Well, these six jars were used for the equivalent of Jewish holy water, although if I understand correctly this water was not used for drinking but for ritual washing. You washed in this water and you became ritually pure

Jesus uses those jars. He asks the servants to fill them with water.
But what comes out of them is not water that will make you ritually pure, but glorious wine.
He changes ritual cleanliness for the joy of the Kingdom.

Without him, the symbols of the old faith had become powerless and empty.
‘They have run out of wine’.
They had become meaningless rituals, mere duty.
In Mark 7 Jesus challenges the religious leaders: you wash yourselves in ritually pure water, and yet what really matters is the muck that is in here, and you do nothing about that.

And my friends, we too can become trapped in our own little ritual observances. We can get obsessed with them – with our daily times and rituals of personal prayer, the prayers we say, our own superstitions, our rites in our services – and even, dare I say, the sacraments themselves: the bread and wine and the water of baptism.

Without Jesus they will end up becoming barren duties. Without Jesus they will be symbols of death and not of life. Without Jesus they will become empty. ‘They have no more wine’.
But with Jesus, putting our faith in him, walking with him, listening to him, seeking to be obedient to him, these symbols will take on a completely new dimension. They will be transformed – life giving, joy giving.

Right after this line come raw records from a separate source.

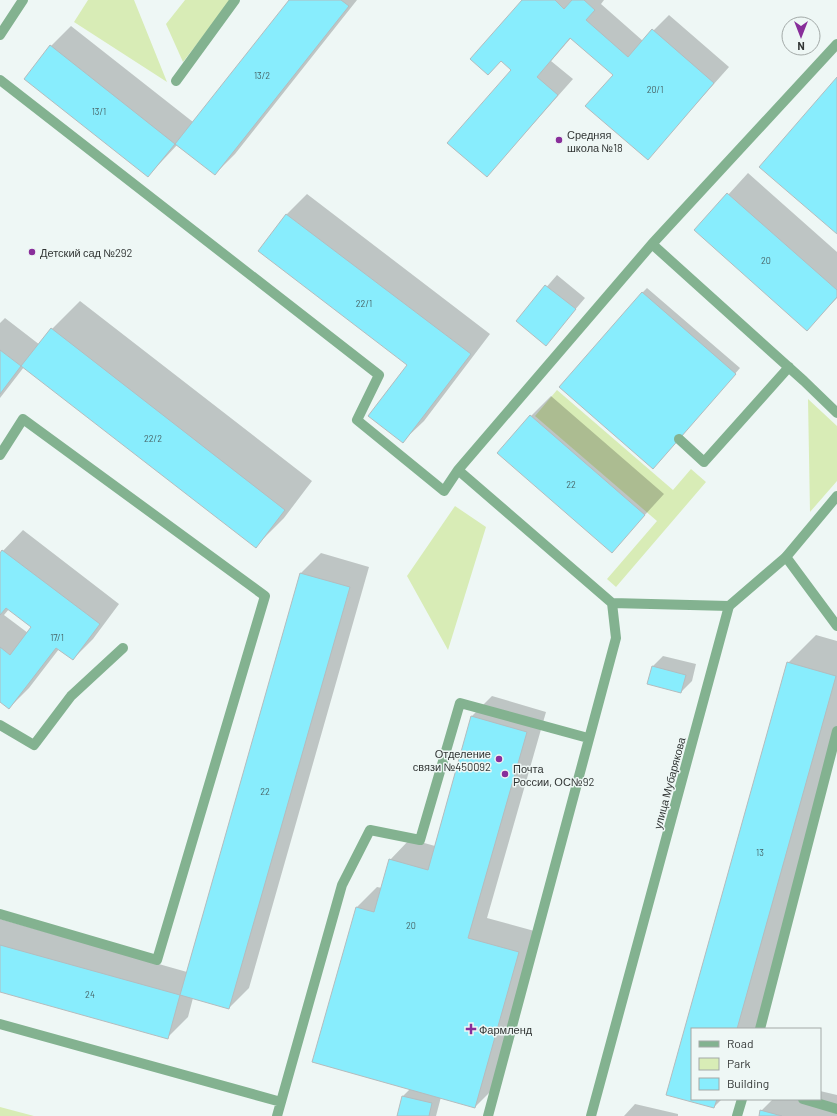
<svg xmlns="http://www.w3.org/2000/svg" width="837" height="1116" font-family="Barlow,sans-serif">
<rect width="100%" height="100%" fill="#eef7f5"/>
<path fill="#d8ecb6" d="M88 0H134L167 82 74 22Z
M185 0H231L183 62 166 24Z
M557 390 673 490 691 469 706 482 616 587 607 579 657 521 535 416Z
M808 399 837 426V481L810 512Z
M455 506 486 527 448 650 407 576Z
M0 1107 34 1116H0Z"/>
<path fill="#0003" fill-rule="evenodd" d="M290 0H357L235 154 215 174 178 144 148 176 51 46 71 26 193 122Z
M523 0H604L601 4 643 41 669 15 729 67 648 158 614 75 571 38 551 61 573 79 487 176 512 70Z
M748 173 837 252V298L807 329 696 230Z
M307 194 490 334 424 421 403 441 409 365 286 215Z
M557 275 585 298 546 344 517 321Z
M647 288 740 368 658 463 642 293Z
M80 301 312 481 284 518 256 546 24 367 0 398V323L5 318 40 345 52 329Z
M551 396 664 494 612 551 531 416Z
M23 530 119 604 93 639 73 659 59 649 29 688 9 708 0 701V554ZM9 609 32 627 28 633 4 615Z
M321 553 369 567 249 988 229 1008 193 998 188 1017 167 1038 0 991V919L187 972 301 573Z
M816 635 837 641V741L756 1029H692V1099H722L714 1107 667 1094 788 663Z
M663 656 696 664 692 681 681 692 653 666Z
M492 696 546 712 487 918 538 932 495 1087 475 1107 441 1097 436 1116H398L403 1096 410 1089 313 1062 357 907 377 887 382 888 390 860 410 839 435 846 472 716Z
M820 1091 837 1095V1116H760L761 1111 773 1099H820Z
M635 1104 678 1114V1116H624Z"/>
<path fill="#88edfd" stroke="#b4bcbe" d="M289 0H341L349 6 215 175 175 144Z
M522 0H555L564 9 572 0H584L595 10 586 20 628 57 652 29 714 83 648 160 585 106 613 75 570 38 537 77 558 95 487 177 447 143 511 70 501 61 488 75 470 59Z
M50 45 175 144 148 177 24 79Z
M837 77V234L759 167Z
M727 193 837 290V297L807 331 694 230Z
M286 214 471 354 403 443 368 416 407 365 258 251Z
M545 285 576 309 546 346 516 321Z
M642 292 736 374 653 469 559 387Z
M51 328 285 510 256 548 21 366Z
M0 350 21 366 0 394Z
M530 415 645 515 612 553 497 453Z
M2 550 100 624 73 660 56 648 9 709 0 702V647L10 655 31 627 6 608 0 615V553Z
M300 573 350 587 229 1009 180 995Z
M787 662 836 676 737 1029H692V1099H717L714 1108 666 1095Z
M652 666 686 675 681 693 647 684Z
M471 716 527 732 468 938 519 952 475 1108 312 1062 356 907 374 912 389 859 428 870Z
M0 945 180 995 168 1039 0 992Z
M402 1096 432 1103 429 1116H397Z
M760 1110 782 1116H759Z"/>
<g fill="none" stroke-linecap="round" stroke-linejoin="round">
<path stroke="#83b290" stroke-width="10" d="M0 35 23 0
M0 80 379 375 357 420 444 491 458 470
M176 81 235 0
M652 244 804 381 837 413
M679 439 704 462 789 367
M0 455 23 419 265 596 157 960 0 914
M786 557 837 626
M612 603 458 470 652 244 837 44
M0 725 34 745 71 696 123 648
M0 1024 281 1102
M760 1029 837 731
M803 1099 837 1109
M277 1116 342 885 370 830 420 840 460 703 588 738
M488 1116 616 638 612 603 729 606
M737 1116 742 1099"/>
<path stroke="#83b290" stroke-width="10" d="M591 1116 729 606 786 557 837 496"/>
</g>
<g fill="#882e9a" stroke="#eef7f5" stroke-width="1.5">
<circle cx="559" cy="140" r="4"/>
<circle cx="32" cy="252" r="4"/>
<circle cx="499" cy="759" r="4"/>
<circle cx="505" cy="774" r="4"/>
<path d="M469 1023h4v4h4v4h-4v4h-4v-4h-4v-4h4z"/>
</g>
<g text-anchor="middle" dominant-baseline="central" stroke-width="3" stroke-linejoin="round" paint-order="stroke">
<g font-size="9" fill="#486467">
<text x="262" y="75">13/2</text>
<text x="655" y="89">20/1</text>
<text x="99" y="111">13/1</text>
<text x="766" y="260">20</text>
<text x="364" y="303">22/1</text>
<text x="153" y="438">22/2</text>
<text x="571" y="484">22</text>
<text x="57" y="637">17/1</text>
<text x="265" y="791">22</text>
<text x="760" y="852">13</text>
<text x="411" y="925">20</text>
<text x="90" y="994">24</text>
</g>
<g font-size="11" fill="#323635" stroke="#eef7f5" text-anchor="start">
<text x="567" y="134">Средняя<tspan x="567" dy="13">школа №18</tspan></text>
<text x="40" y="252">Детский сад №292</text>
<text x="491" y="753" text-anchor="end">Отделение<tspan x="491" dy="13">связи №450092</tspan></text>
<text x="513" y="768">Почта<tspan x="513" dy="13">России, ОС№92</tspan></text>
<text x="479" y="1029">Фармленд</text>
</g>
<g font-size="11" fill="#323635" stroke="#eef7f5">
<text transform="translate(669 783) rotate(-75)">улица Мубарякова</text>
</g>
</g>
<rect x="691" y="1028" width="130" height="72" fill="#eef7f5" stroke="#a3aaa8"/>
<rect x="699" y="1041" width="20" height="6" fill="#83b290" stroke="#a3aaa8"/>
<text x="727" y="1048" font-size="12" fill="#323635">Road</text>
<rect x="699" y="1058" width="20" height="12" fill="#d8ecb6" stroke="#a3aaa8"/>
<text x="727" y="1068" font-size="12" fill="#323635">Park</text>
<rect x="699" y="1078" width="20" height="12" fill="#88edfd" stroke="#a3aaa8"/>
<text x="727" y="1088" font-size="12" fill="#323635">Building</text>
<g transform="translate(801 36) rotate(180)"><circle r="19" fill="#eef7f5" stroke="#a3aaa8"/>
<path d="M0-3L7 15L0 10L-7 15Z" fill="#882e9a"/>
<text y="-6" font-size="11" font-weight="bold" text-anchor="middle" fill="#323635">N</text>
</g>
</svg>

Last week we heard from John the Baptist. He said, ‘I baptise with water, but the one coming after me will baptise with the Holy Spirit and with fire’. John knew that outer washing with water would ultimately change nothing. What we need is for the transforming life changing power of the Holy Spirit.  

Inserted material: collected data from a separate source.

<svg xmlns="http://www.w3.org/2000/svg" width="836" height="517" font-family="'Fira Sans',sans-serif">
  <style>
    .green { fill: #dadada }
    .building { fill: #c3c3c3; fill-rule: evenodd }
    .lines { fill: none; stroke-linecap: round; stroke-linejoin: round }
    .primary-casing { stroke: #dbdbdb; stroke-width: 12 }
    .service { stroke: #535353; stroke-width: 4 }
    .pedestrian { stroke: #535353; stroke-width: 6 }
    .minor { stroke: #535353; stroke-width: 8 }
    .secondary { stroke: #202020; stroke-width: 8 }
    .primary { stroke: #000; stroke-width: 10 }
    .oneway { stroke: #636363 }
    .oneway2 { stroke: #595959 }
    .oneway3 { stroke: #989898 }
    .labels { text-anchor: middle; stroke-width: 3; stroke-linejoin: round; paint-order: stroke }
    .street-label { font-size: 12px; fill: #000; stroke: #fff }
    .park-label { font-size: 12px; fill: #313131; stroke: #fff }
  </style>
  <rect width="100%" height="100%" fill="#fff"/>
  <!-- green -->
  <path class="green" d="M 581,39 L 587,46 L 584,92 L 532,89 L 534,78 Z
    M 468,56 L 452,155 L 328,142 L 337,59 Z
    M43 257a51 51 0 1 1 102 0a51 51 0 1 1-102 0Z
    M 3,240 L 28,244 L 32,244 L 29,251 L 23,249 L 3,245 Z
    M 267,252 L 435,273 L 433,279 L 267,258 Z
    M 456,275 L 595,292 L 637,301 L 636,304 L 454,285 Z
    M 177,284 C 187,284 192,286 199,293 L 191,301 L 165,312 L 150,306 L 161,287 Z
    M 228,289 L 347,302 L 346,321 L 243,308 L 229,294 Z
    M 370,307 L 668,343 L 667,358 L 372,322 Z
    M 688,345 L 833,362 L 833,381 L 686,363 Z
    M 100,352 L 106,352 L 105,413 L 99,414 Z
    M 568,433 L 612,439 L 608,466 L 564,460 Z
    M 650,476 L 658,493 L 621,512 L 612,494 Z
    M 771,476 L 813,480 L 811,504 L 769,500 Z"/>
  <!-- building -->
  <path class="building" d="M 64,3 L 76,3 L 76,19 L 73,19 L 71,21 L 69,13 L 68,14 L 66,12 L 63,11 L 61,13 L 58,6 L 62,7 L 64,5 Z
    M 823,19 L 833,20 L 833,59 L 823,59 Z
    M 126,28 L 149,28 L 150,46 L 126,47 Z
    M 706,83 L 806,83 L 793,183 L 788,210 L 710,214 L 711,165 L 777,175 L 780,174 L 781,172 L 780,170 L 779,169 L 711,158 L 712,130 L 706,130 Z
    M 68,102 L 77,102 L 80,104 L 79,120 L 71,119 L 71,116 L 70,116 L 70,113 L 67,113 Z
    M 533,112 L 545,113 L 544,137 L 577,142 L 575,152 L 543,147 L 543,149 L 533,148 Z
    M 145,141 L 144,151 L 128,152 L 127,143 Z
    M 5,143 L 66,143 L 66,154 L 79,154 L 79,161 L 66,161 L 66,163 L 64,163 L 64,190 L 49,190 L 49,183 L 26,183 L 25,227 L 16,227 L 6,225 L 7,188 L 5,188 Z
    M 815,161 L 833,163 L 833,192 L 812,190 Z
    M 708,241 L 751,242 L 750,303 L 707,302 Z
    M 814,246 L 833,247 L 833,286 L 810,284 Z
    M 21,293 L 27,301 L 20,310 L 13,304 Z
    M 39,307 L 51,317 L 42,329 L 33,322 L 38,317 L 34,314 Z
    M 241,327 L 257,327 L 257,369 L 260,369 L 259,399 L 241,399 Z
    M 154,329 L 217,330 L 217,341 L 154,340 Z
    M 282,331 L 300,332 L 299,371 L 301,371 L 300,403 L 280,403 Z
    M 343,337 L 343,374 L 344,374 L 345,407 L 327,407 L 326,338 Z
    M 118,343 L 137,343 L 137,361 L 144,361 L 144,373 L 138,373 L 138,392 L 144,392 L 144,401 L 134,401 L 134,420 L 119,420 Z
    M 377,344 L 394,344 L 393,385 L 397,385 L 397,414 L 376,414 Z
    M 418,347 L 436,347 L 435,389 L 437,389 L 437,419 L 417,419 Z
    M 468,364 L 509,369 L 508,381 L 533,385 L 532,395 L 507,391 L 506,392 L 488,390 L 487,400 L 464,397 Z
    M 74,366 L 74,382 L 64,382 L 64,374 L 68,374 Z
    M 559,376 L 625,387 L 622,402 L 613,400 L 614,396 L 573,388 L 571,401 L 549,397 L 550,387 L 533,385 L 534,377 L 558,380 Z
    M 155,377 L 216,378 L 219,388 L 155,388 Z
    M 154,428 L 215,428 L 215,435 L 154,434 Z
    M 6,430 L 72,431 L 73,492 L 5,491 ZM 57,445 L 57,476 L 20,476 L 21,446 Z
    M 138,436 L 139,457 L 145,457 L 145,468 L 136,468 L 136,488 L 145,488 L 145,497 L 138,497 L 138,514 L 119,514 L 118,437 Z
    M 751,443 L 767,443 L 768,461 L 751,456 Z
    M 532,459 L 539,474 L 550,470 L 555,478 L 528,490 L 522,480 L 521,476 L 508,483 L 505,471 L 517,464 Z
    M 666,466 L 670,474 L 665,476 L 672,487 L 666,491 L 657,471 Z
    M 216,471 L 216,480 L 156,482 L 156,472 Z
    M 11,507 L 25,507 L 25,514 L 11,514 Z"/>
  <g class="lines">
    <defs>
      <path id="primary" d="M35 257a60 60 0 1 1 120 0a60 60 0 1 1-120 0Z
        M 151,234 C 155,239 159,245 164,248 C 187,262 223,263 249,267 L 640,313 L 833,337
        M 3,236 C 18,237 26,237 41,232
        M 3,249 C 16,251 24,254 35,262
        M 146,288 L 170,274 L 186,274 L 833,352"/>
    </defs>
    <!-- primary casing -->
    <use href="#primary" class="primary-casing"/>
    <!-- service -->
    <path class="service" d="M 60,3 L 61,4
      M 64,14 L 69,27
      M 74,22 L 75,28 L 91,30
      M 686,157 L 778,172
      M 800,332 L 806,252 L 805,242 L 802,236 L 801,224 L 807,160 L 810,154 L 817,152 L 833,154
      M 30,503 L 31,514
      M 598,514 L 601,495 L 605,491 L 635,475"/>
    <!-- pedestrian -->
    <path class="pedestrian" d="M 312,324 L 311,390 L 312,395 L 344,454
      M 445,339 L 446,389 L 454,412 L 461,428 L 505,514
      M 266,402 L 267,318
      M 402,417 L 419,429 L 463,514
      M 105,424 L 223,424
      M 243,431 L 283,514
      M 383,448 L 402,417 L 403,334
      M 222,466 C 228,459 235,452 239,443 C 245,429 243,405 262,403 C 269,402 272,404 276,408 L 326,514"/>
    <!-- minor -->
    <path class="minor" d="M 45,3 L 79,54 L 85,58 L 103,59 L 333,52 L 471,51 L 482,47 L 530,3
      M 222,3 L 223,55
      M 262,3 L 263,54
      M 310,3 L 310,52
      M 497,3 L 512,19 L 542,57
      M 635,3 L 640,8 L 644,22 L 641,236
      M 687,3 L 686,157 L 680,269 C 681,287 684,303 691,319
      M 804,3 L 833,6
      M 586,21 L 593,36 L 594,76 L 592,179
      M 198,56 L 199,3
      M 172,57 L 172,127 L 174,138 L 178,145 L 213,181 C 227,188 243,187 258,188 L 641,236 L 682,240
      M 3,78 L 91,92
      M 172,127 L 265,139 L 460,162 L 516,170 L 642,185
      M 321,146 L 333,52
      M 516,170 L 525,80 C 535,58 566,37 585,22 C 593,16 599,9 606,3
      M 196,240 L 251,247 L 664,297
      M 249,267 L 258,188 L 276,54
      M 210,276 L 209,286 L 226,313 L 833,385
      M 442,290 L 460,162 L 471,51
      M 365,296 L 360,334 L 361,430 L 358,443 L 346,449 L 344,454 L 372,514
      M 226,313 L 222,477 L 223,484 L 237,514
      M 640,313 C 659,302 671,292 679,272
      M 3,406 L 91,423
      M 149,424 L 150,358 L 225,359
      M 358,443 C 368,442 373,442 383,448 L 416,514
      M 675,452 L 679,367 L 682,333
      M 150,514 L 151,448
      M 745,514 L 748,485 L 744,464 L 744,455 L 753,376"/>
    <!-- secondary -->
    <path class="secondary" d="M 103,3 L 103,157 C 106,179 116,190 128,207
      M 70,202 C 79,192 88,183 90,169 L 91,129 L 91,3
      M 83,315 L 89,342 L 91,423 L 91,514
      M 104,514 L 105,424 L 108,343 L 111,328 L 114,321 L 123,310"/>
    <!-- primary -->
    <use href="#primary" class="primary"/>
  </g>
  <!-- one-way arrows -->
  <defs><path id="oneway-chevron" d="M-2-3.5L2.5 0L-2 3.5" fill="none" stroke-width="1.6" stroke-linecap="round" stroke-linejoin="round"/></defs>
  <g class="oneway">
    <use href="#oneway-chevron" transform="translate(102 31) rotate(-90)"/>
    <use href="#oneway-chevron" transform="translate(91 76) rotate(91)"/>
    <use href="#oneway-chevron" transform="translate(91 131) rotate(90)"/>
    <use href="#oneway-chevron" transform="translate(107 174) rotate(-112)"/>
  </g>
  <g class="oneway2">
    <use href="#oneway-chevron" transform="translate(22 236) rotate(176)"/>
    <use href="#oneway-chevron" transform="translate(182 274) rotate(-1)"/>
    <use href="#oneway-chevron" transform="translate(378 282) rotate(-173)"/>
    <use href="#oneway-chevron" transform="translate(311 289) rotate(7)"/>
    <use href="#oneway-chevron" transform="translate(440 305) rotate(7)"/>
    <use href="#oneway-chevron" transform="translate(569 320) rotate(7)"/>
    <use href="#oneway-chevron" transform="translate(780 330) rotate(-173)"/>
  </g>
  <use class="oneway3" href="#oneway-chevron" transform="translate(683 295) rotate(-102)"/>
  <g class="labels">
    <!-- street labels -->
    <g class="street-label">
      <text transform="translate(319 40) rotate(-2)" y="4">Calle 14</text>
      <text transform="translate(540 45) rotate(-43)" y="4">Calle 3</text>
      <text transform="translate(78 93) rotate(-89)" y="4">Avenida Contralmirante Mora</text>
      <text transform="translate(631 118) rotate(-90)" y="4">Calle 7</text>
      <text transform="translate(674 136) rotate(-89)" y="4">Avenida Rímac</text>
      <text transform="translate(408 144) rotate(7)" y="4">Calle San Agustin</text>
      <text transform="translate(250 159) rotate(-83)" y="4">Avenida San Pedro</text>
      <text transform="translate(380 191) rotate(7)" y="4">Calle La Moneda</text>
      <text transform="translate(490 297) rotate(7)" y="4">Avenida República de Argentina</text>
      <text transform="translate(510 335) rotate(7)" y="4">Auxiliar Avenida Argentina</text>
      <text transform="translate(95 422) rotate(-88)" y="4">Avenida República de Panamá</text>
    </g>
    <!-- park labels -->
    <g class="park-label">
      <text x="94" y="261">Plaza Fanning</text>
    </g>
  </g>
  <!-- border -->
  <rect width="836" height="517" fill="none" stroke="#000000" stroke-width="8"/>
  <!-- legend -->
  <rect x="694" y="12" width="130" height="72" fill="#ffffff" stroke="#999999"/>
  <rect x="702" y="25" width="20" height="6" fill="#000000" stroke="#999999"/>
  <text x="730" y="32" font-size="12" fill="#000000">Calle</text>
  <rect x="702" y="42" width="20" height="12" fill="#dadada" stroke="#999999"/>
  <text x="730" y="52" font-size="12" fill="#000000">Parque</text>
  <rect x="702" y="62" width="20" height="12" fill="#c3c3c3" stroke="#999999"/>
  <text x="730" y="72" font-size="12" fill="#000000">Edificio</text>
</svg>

This is a very human story.
They have run out of wine – and Jesus uses the faith of Mary, the obedience of the servants, and the jars of purification to provide wine.

But of course, there is another much deeper dimension to it.

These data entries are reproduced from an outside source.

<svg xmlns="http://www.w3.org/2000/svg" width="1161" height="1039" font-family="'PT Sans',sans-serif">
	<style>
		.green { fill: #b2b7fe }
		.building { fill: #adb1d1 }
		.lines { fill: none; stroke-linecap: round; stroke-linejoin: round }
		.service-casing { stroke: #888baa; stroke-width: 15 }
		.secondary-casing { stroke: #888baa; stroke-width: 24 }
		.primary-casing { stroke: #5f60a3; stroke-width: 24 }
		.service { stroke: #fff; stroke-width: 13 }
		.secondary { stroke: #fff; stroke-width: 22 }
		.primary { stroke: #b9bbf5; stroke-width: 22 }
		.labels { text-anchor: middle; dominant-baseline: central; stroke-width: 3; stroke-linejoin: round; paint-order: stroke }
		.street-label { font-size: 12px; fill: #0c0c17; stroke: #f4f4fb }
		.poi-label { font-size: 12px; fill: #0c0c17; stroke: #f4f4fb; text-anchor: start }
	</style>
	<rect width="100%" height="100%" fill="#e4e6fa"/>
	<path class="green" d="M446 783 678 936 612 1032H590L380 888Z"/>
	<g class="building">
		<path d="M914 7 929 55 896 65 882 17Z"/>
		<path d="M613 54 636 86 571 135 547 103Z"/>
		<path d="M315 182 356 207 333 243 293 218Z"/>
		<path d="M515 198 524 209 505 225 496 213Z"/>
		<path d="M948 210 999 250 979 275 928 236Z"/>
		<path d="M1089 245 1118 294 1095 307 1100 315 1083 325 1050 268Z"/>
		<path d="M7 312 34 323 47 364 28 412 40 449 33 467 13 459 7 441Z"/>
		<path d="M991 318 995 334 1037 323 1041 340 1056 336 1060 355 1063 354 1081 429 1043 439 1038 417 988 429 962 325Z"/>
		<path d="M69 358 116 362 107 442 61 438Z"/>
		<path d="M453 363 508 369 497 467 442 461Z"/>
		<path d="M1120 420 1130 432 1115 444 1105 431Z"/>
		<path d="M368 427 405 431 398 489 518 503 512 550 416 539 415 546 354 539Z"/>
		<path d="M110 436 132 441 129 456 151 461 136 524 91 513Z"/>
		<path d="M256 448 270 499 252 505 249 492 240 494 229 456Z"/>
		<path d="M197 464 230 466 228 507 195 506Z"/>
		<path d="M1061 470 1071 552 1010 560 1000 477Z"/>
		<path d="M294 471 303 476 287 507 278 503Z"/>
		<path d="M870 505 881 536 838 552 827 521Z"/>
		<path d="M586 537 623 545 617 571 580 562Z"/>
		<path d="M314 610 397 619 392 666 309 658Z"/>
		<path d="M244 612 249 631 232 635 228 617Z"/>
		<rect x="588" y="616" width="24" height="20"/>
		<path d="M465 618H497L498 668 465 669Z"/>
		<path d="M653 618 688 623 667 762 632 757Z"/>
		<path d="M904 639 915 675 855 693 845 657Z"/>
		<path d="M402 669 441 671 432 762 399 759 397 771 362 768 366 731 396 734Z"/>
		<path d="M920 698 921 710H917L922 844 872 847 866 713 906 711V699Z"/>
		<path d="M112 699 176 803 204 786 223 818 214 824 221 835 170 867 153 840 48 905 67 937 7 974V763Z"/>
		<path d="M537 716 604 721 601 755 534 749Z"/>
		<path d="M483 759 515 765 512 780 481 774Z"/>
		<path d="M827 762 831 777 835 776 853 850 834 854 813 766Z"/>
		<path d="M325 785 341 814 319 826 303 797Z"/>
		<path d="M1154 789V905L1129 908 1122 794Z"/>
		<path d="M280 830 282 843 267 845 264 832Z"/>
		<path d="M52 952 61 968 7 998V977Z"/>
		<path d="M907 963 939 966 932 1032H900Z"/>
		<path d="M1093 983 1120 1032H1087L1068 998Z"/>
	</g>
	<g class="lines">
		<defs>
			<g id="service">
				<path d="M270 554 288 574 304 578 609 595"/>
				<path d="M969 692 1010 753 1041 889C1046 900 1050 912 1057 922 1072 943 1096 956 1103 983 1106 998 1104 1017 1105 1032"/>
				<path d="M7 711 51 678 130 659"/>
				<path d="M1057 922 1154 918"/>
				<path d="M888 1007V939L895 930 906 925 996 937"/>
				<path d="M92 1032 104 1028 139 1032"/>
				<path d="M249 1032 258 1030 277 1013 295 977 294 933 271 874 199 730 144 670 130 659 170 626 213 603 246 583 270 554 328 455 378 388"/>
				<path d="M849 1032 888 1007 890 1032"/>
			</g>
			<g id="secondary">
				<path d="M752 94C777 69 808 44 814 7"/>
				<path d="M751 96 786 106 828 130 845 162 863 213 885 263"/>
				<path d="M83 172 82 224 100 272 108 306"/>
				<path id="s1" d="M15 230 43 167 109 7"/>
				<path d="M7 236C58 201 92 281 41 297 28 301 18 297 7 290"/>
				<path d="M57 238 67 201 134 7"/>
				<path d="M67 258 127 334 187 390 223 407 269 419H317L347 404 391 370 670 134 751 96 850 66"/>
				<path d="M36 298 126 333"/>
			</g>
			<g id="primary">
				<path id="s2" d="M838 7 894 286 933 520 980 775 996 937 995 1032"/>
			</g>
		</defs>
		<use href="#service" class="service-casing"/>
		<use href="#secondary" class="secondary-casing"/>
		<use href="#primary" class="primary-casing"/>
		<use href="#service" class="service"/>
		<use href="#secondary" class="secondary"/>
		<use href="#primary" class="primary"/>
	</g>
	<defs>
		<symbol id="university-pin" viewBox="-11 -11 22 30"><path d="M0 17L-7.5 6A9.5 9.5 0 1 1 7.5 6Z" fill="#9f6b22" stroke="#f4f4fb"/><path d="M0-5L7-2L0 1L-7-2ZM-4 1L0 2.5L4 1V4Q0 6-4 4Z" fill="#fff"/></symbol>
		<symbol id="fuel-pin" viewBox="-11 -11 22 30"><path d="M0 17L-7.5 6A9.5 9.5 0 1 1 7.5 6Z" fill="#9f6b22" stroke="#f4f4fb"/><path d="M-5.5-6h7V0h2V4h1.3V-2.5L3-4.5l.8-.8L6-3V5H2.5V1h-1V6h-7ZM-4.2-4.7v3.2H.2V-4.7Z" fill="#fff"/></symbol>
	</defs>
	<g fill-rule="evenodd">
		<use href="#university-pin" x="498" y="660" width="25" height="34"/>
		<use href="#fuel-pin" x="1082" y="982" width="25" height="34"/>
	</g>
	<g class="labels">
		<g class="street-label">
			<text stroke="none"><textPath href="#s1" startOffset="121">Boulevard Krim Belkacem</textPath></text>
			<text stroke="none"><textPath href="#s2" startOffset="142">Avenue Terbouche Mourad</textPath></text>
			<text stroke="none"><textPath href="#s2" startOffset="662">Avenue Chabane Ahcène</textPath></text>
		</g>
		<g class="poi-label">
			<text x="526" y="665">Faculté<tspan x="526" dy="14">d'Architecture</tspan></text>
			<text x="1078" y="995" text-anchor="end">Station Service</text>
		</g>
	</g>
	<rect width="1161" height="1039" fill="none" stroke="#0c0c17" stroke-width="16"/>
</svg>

This wedding was ‘on the third day’.
That is significant. It is clearly put there to make us think of the resurrection. Jesus rose from the dead ‘on the third day’.

And on this third day, Jesus provides wine for a wedding banquet.

The bible speaks of that day at the end of history as we know it, when Christ will return, when those who have loved him and longed for him and who have received his gift of forgiveness, eternal life and the Holy Spirit - will be united, as man and woman are united at a wedding. It speaks of a great wedding. Isaiah 62.5: ‘For as a young man marries a young woman, so shall your builder [that is God] marry you, and as the bridegroom rejoices over the bride, so shall your God rejoice over you’. (v5) .
And on that day God will provide a banquet, a wedding feast, and the wine will flow:
So Isaiah 25.6: ‘On this mountain the Lord of hosts will make for all peoples a feast of rich food, a feast of well-aged wines, of rich food filled with marrow, of well-aged wines strained clear’.

So it makes sense that this is the first miracle which Jesus did.
He turns water into wine at a wedding on the third day.

It is his calling card.
He is Jesus the Messiah, the Son of God, doing Messiah stuff.
He has come to people who have realised that they have run out of wine, that they have nothing, that they are empty – whether materially or spiritually – and he turns our water into wine.
He has come to bring in the Kingdom of God, to reveal  the new creation.